There were signs early on that Hurwitz and the party did not see eye to eye on aesthetic/ideological matters. As a member of the Workers Film and Photo League, Hurwitz was not exactly comfortable with an agenda that was dismissive of esthetic principles and viewed the role of the artist as one of championing social change above all. As a student of Soviet filmmaking, which had not yet been totally subordinated to Stalinist diktats, he was inspired to create a group called Nykino that put art and politics on the same level and that eventually evolved into Frontier Films. It was not well-received by the WFPL, according to an informative Wikipedia article.

Paul Strand was an ideal partner for Hurwitz, having played a role alongside Edward Weston and Alfred Stieglitz in turning photography into an art form. Like many others who began as a modernist, Strand embraced radical politics because it was clear at the time that capitalism was the enemy of culture as well as of social justice. Throughout his life, he collaborated closely with people on the left, from Alger Hiss to Basil Davidson, the celebrated Africa historian.
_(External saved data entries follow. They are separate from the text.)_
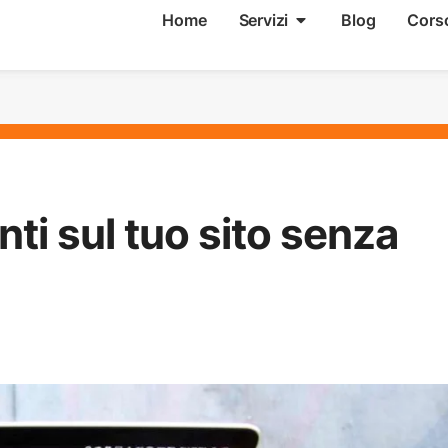
Home
Servizi
Blog
Cors
ti sul tuo sito senza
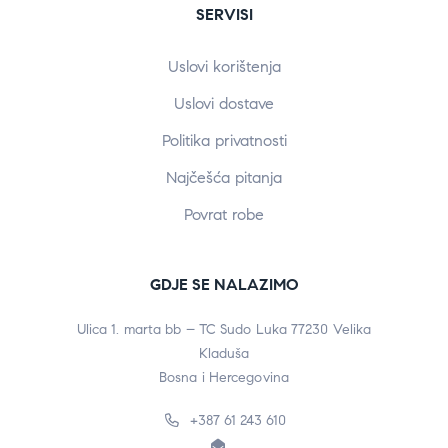
SERVISI
Uslovi korištenja
Uslovi dostave
Politika privatnosti
Najčešća pitanja
Povrat robe
GDJE SE NALAZIMO
Ulica 1. marta bb – TC Sudo Luka 77230 Velika
Kladuša
Bosna i Hercegovina
+387 61 243 610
If there’s any work that convey’s Paul Strand’s esthetic, both in his video and still photography, it is the celebrated “Young Boy, Gondeville, France” that was shot in 1951 after Strand had left the witch hunt behind him. The photo is both formally elegant and politically suggestive of a young man glaring at the injustice of wage labor. If the photo appeals to you, waste no time in seeing “Native Land”, a film that joins “Salt of the Earth” as a work of art that shows the CP cultural front at its best.